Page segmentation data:
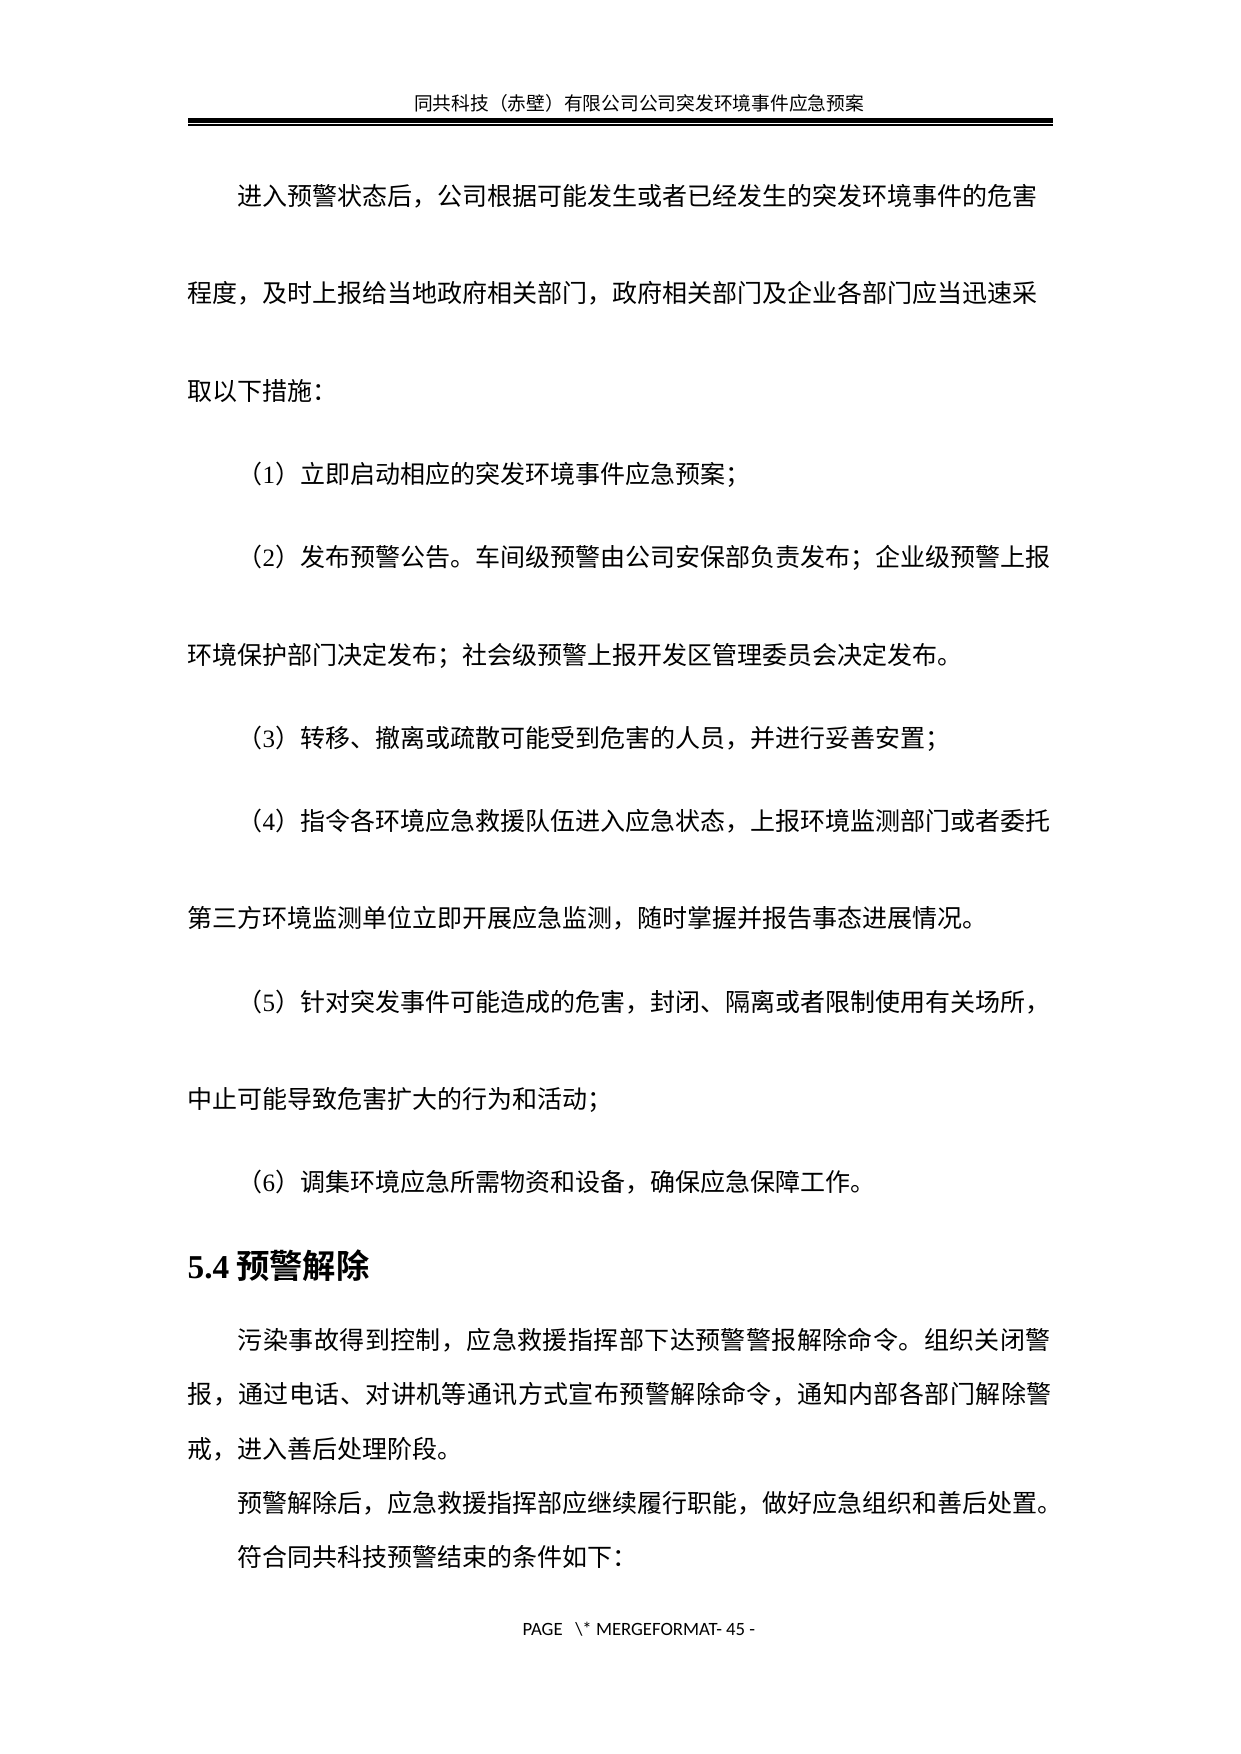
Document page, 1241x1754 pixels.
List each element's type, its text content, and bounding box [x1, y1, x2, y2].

text 污染事故得到控制，应急救援指挥部下达预警警报解除命令。组织关闭警报，通过电话、对讲机等通讯方式宣布预警解除命令，通知内部各部门解除警戒，进入善后处理阶段。 [187, 1320, 1053, 1465]
text （5）针对突发事件可能造成的危害，封闭、隔离或者限制使用有关场所，中止可能导致危害扩大的行为和活动； [187, 968, 1053, 1130]
text （2）发布预警公告。车间级预警由公司安保部负责发布；企业级预警上报环境保护部门决定发布；社会级预警上报开发区管理委员会决定发布。 [187, 523, 1053, 686]
text 进入预警状态后，公司根据可能发生或者已经发生的突发环境事件的危害程度，及时上报给当地政府相关部门，政府相关部门及企业各部门应当迅速采取以下措施： [187, 162, 1053, 422]
subtitle 5.4预警解除 [187, 1231, 1053, 1296]
text （1）立即启动相应的突发环境事件应急预案； [187, 440, 1053, 505]
text 预警解除后，应急救援指挥部应继续履行职能，做好应急组织和善后处置。 [187, 1483, 1053, 1520]
text 符合同共科技预警结束的条件如下： [187, 1538, 1053, 1574]
text （3）转移、撤离或疏散可能受到危害的人员，并进行妥善安置； [187, 704, 1053, 769]
text （6）调集环境应急所需物资和设备，确保应急保障工作。 [187, 1148, 1053, 1213]
text （4）指令各环境应急救援队伍进入应急状态，上报环境监测部门或者委托第三方环境监测单位立即开展应急监测，随时掌握并报告事态进展情况。 [187, 787, 1053, 949]
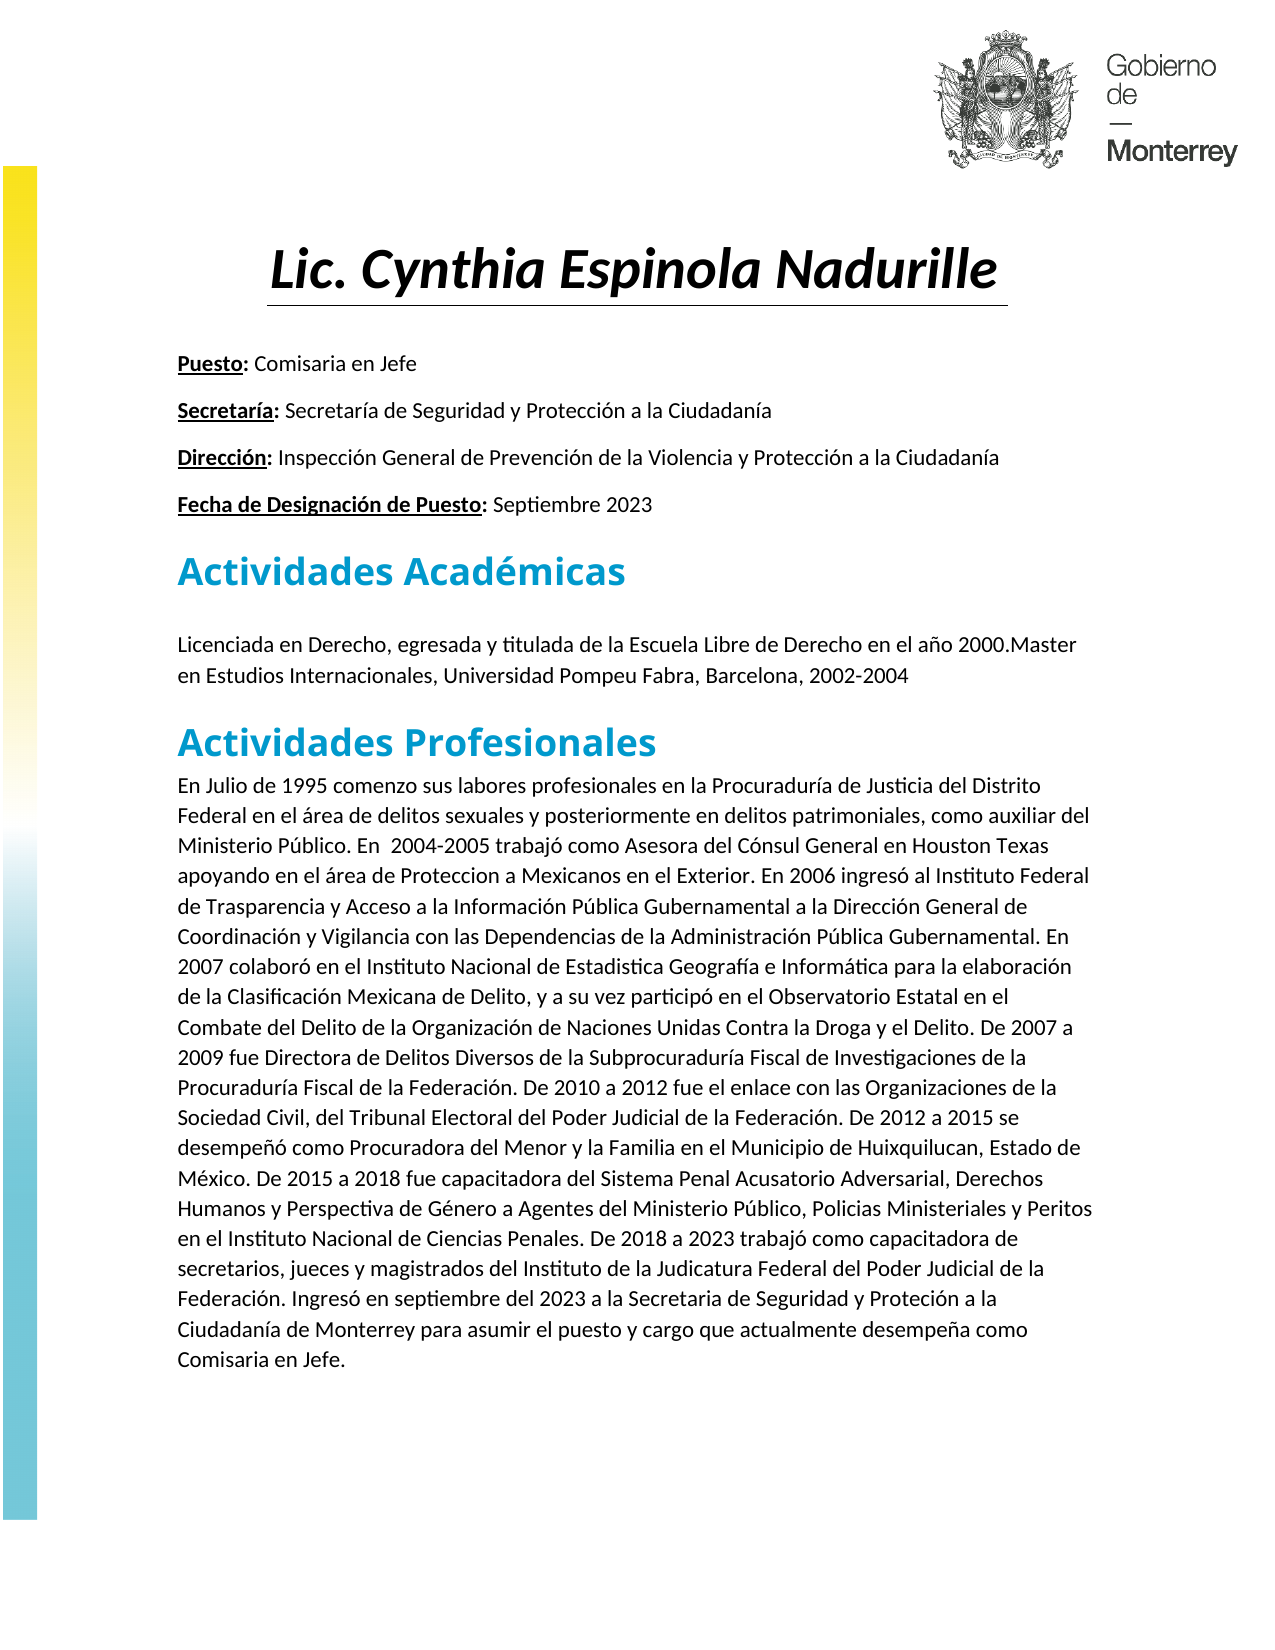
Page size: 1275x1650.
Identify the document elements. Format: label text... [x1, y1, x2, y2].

subtitle Actividades Profesionales [177, 716, 1098, 767]
text Dirección: [177, 443, 1098, 471]
picture [912, 8, 1256, 186]
text Puesto: [177, 349, 1098, 377]
text Secretaría: [177, 396, 1098, 424]
subtitle Actividades Académicas [177, 545, 1098, 596]
picture [1, 166, 37, 1515]
text Fecha de Designación de Puesto: [177, 490, 1098, 518]
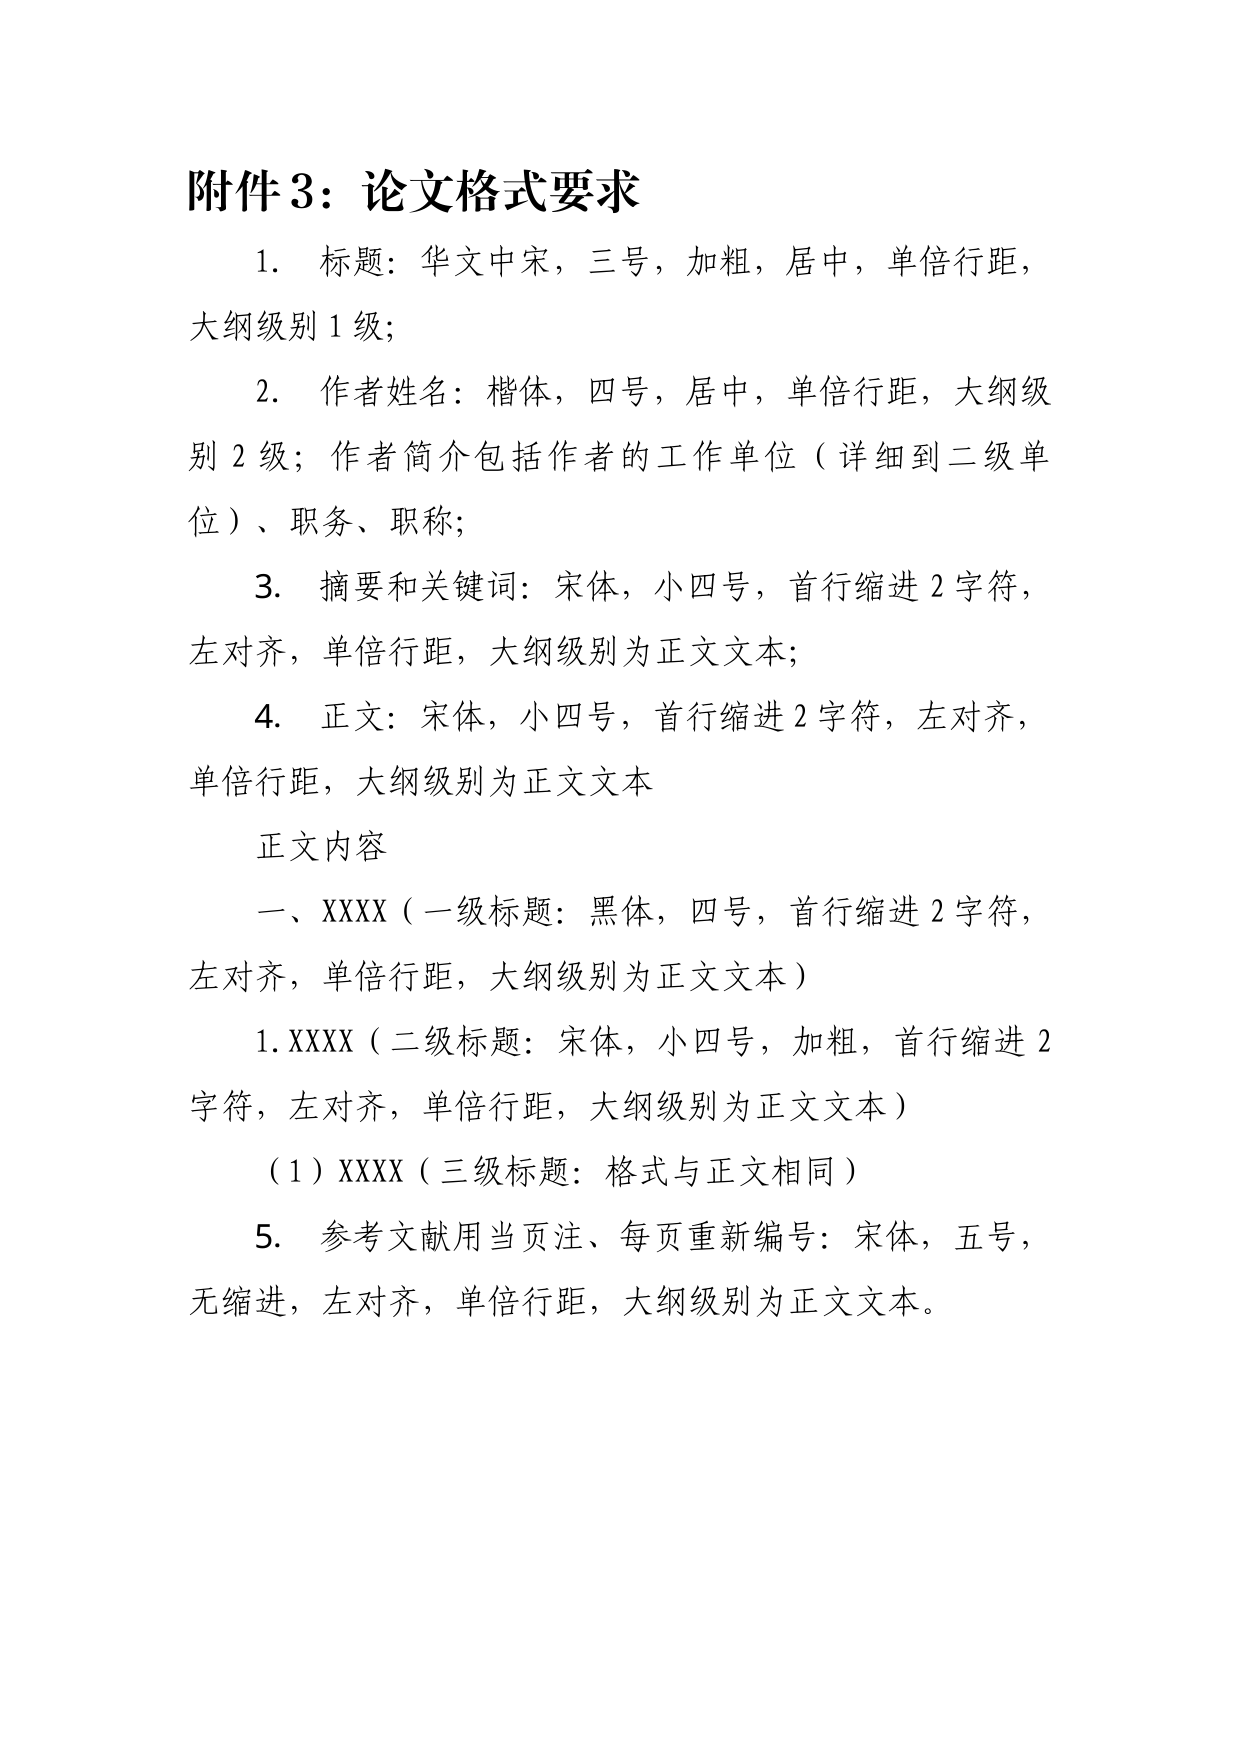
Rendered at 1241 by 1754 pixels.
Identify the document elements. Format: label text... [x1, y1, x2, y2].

list XXXX（一级标题：黑体，四号，首行缩进2字符，左对齐，单倍行距，大纲级别为正文文本） [187, 877, 1053, 1007]
text 附件3：论文格式要求 [187, 162, 1053, 227]
list 1.XXXX（二级标题：宋体，小四号，加粗，首行缩进2字符，左对齐，单倍行距，大纲级别为正文文本） [187, 1007, 1053, 1137]
list 参考文献用当页注、每页重新编号：宋体，五号，无缩进，左对齐，单倍行距，大纲级别为正文文本。 [187, 1202, 1053, 1332]
list （1）XXXX（三级标题：格式与正文相同） [187, 1137, 1053, 1202]
list 摘要和关键词：宋体，小四号，首行缩进2字符，左对齐，单倍行距，大纲级别为正文文本； [187, 552, 1053, 682]
text 正文内容 [187, 812, 1053, 877]
list 作者姓名：楷体，四号，居中，单倍行距，大纲级别2级；作者简介包括作者的工作单位（详细到二级单位）、职务、职称； [187, 357, 1053, 552]
list 标题：华文中宋，三号，加粗，居中，单倍行距，大纲级别1级； [187, 227, 1053, 357]
list 正文：宋体，小四号，首行缩进2字符，左对齐，单倍行距，大纲级别为正文文本 [187, 682, 1053, 812]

__YOUR TASK__.
Where the word "XXXX" appears in a line of the data above, tally that line; then give the total and nothing more.

__RESPONSE BELOW__.
3